Electronics source listings:
▼
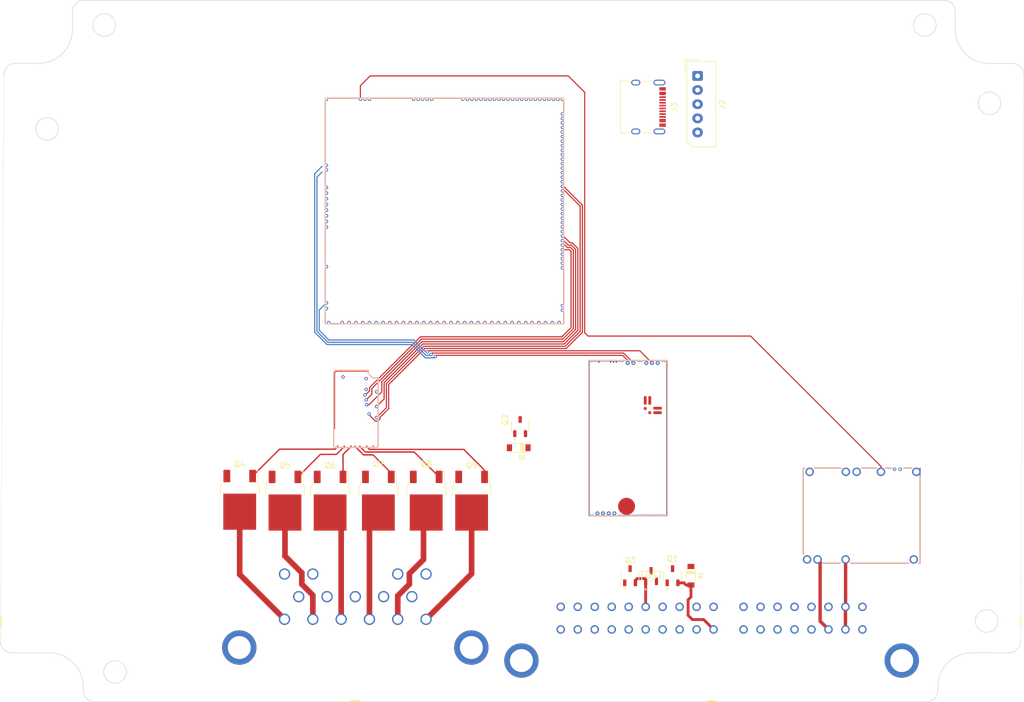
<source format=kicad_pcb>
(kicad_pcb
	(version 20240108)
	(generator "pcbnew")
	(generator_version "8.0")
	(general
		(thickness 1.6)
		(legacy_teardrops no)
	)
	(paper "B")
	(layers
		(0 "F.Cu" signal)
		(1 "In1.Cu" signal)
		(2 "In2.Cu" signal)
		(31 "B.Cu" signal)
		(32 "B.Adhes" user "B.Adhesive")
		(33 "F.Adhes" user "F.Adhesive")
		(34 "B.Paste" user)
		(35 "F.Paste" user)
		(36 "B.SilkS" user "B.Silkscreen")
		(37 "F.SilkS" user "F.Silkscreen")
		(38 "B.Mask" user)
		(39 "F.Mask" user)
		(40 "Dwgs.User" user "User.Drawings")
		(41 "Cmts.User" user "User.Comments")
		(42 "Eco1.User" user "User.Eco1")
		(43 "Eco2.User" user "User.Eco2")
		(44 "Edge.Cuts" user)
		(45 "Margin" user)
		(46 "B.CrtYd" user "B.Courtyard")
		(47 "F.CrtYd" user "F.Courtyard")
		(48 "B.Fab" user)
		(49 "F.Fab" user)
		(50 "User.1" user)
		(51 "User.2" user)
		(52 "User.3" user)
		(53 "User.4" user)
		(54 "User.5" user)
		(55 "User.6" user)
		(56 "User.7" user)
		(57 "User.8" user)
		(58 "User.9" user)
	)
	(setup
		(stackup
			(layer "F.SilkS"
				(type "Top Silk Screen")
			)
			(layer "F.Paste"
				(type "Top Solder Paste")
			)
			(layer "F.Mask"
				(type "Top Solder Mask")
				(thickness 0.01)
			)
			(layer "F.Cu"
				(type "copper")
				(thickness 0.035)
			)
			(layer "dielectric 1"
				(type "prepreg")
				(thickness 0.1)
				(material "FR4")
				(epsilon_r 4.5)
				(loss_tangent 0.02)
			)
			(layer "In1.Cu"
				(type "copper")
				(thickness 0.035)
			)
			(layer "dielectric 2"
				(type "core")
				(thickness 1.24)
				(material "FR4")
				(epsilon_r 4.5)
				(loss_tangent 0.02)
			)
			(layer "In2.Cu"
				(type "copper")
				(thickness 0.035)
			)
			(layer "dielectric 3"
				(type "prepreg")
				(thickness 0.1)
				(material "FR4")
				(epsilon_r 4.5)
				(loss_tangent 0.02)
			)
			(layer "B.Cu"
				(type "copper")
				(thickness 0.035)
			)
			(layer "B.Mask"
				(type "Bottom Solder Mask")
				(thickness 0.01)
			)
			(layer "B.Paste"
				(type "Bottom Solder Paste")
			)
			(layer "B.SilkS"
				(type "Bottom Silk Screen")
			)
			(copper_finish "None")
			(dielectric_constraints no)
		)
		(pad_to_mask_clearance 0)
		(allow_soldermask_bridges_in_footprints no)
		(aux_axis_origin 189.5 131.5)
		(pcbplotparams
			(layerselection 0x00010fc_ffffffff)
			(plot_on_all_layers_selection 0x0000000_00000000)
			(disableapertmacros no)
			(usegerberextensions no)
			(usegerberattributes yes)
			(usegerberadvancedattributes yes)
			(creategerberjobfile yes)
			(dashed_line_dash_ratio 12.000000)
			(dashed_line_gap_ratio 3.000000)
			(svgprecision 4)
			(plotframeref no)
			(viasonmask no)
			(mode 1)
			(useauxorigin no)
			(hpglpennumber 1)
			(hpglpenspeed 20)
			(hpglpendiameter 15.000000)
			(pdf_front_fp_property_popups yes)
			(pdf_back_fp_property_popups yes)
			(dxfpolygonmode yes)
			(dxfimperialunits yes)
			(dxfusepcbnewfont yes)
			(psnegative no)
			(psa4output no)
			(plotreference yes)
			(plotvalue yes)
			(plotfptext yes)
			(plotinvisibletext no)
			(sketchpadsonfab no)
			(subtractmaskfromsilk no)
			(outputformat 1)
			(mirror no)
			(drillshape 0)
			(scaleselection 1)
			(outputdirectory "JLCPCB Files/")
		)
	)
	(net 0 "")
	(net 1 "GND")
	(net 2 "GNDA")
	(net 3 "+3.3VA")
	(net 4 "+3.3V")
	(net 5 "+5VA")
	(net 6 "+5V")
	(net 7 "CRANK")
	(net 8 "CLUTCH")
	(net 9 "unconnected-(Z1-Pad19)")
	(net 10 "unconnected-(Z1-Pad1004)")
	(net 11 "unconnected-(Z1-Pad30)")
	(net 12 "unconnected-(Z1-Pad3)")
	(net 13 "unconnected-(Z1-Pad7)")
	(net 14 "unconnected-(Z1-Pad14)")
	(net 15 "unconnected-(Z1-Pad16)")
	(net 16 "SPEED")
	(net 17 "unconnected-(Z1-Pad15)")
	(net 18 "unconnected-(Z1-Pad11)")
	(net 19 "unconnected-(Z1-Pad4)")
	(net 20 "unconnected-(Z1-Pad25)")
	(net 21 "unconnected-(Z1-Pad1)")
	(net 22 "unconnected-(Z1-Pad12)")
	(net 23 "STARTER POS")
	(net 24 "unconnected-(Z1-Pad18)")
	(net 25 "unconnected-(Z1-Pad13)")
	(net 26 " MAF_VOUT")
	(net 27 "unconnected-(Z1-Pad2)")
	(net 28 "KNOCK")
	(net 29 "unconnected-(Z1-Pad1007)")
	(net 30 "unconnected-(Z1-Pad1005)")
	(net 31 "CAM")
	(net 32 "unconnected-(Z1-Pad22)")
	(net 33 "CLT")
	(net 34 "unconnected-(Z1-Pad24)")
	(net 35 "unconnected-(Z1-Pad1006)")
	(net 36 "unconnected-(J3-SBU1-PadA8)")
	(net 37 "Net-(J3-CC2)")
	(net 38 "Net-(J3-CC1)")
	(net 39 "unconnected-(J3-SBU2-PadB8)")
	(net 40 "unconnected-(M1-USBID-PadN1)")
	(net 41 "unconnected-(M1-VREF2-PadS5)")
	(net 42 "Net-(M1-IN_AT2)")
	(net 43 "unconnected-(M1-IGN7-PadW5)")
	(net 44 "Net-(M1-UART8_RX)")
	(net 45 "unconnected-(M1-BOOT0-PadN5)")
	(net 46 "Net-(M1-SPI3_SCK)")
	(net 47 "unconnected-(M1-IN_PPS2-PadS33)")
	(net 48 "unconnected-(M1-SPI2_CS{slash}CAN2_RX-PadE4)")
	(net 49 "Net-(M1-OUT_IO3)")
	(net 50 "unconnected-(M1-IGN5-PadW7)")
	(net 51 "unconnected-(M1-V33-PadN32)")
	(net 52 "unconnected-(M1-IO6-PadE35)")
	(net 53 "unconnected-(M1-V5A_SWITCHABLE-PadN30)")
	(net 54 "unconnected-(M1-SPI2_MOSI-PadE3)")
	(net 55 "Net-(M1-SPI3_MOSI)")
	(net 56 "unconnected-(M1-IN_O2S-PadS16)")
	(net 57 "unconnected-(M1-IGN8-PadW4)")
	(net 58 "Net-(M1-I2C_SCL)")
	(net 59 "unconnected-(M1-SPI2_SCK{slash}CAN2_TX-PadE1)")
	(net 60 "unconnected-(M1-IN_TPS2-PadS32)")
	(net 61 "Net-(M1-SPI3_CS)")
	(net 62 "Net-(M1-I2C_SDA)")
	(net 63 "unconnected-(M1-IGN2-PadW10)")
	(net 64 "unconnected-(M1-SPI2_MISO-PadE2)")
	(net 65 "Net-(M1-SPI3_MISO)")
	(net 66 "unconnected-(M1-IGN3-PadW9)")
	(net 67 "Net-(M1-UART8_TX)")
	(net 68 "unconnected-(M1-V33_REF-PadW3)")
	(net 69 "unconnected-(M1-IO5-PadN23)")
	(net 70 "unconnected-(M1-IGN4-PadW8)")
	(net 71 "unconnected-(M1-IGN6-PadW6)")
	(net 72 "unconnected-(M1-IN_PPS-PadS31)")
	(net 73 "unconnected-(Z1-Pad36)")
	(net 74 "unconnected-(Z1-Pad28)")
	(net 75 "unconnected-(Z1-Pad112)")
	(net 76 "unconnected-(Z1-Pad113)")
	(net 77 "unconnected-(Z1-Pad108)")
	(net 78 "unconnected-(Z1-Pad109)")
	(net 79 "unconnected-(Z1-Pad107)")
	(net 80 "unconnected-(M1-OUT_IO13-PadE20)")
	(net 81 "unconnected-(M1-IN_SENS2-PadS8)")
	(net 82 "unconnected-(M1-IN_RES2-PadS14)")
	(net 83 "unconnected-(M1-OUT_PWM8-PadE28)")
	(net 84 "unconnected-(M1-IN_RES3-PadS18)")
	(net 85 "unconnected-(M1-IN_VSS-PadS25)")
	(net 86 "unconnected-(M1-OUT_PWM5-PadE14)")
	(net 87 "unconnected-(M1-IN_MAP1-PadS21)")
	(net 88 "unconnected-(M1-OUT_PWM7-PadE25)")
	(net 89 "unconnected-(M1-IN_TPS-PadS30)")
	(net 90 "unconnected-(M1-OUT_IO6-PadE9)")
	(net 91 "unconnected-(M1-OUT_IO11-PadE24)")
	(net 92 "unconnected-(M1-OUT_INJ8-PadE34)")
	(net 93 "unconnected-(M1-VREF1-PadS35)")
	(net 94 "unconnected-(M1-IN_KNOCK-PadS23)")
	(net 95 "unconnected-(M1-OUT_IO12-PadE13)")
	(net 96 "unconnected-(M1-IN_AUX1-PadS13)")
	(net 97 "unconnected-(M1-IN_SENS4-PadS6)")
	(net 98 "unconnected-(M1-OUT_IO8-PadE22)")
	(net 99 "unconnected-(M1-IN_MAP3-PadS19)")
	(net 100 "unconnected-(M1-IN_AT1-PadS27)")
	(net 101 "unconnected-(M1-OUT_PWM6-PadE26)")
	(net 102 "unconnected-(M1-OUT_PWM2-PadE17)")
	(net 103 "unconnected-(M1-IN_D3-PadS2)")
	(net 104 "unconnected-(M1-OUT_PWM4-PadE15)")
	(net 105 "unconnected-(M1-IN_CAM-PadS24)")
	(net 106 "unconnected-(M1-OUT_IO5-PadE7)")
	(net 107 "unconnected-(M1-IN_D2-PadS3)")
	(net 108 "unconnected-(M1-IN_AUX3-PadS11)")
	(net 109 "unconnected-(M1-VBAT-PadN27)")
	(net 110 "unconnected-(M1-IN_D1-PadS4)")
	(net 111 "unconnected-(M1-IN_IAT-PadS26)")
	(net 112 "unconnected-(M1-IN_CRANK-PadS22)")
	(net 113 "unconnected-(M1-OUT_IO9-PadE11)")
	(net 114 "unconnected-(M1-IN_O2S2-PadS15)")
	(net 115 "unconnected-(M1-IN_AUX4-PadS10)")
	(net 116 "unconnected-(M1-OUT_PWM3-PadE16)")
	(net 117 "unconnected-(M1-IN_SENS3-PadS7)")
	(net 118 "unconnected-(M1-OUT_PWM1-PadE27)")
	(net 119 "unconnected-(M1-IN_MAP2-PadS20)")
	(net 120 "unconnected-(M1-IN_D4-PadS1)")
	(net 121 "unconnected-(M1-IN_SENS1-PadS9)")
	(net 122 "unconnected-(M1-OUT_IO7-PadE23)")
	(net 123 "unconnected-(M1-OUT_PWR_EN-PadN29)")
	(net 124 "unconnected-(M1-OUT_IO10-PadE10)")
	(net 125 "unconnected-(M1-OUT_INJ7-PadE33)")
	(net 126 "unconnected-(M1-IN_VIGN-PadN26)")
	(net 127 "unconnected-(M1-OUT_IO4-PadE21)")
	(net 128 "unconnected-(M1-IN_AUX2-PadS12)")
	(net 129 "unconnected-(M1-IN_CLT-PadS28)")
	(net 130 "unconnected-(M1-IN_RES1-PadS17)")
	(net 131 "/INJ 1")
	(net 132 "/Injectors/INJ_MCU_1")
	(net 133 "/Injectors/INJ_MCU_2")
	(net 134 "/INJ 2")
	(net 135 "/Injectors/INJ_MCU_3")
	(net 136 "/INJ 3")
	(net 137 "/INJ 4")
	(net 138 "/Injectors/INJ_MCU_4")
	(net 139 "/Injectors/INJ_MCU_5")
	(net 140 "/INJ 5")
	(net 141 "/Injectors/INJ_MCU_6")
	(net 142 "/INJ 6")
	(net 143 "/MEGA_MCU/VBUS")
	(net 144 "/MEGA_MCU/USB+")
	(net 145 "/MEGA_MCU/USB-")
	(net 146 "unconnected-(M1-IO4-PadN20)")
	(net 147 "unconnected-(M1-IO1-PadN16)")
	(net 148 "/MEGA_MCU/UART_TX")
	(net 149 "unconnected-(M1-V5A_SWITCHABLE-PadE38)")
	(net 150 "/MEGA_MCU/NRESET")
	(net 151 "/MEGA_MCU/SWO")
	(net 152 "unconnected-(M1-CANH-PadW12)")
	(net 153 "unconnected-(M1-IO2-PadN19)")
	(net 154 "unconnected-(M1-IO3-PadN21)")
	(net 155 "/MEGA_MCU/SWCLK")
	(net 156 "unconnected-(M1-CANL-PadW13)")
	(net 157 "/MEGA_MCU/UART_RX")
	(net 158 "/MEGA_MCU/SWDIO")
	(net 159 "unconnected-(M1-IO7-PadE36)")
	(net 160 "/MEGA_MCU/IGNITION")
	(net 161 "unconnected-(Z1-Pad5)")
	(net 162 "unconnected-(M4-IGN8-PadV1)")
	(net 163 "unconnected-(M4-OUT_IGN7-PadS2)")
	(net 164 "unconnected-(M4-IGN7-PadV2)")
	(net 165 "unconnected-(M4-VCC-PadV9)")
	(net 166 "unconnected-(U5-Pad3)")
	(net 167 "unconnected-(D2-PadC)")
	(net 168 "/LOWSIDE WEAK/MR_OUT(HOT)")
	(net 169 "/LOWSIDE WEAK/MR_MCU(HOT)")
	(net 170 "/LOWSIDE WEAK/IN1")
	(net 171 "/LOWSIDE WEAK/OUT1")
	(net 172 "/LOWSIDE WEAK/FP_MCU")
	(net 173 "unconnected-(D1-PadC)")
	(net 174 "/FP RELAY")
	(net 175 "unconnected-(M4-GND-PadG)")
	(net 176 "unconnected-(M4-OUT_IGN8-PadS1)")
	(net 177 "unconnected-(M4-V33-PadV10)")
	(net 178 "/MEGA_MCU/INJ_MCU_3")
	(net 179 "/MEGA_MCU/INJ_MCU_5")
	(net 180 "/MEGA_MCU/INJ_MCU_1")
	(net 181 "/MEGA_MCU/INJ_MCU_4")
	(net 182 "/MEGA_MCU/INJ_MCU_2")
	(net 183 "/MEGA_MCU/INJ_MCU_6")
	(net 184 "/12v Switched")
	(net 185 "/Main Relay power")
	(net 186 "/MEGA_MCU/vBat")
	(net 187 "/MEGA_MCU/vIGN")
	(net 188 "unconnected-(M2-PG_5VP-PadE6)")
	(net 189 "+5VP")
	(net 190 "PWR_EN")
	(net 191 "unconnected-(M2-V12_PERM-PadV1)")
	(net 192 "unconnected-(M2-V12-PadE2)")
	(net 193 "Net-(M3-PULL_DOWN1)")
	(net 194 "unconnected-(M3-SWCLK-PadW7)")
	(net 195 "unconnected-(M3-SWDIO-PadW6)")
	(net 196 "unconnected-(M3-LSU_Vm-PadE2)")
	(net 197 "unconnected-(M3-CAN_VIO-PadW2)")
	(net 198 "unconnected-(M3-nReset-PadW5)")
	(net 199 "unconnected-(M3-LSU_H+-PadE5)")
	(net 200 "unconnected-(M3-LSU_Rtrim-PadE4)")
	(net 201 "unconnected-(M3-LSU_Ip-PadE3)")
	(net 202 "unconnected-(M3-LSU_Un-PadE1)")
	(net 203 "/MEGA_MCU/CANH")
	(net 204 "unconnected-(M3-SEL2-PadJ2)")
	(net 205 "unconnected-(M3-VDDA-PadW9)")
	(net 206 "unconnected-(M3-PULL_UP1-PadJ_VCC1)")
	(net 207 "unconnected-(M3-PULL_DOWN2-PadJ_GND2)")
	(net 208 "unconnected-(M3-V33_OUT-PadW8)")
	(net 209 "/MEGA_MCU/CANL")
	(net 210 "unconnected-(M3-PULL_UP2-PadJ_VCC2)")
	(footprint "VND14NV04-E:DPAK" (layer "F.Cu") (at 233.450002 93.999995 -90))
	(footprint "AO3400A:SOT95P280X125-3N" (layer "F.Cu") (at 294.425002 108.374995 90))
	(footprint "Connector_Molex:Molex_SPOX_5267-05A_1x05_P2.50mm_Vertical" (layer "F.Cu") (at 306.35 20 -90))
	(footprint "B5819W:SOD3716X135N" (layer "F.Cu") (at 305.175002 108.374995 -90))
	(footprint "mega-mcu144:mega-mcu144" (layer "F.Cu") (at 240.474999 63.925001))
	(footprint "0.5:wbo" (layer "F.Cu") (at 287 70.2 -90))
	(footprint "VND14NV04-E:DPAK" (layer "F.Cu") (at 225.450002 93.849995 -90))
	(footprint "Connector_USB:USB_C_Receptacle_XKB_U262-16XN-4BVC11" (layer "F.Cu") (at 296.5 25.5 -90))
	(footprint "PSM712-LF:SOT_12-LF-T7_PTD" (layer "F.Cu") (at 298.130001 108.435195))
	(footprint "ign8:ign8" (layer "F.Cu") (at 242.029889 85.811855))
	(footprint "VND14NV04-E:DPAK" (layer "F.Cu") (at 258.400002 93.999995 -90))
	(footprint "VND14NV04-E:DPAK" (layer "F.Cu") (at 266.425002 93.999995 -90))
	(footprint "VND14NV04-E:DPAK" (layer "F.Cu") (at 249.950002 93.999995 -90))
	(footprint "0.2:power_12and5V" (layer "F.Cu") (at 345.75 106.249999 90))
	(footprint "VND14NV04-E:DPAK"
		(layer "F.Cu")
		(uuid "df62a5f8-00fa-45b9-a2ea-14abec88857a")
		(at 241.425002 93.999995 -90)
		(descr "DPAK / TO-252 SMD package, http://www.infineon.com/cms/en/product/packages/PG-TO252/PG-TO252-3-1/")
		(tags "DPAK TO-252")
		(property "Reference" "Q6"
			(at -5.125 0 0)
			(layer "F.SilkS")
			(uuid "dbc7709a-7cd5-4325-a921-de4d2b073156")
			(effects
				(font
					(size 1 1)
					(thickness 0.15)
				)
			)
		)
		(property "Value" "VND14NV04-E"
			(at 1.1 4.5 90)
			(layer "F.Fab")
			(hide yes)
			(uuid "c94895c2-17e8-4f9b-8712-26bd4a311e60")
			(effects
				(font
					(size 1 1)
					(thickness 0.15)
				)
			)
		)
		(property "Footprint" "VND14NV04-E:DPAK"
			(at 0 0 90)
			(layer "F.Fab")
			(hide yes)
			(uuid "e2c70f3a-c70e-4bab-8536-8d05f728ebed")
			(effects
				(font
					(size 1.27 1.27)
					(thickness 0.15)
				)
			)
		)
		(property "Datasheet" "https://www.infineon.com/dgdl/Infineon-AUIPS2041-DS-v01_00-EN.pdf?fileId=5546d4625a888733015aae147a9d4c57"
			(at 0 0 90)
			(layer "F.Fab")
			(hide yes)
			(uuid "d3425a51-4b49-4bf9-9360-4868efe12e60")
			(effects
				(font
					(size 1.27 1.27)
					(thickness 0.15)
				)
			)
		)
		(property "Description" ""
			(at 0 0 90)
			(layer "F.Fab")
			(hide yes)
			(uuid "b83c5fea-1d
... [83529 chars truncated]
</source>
▲
What the exercise asks:
From the records, copy out each line that includes the string "Adhesive".

Completed task:
		(32 "B.Adhes" user "B.Adhesive")
		(33 "F.Adhes" user "F.Adhesive")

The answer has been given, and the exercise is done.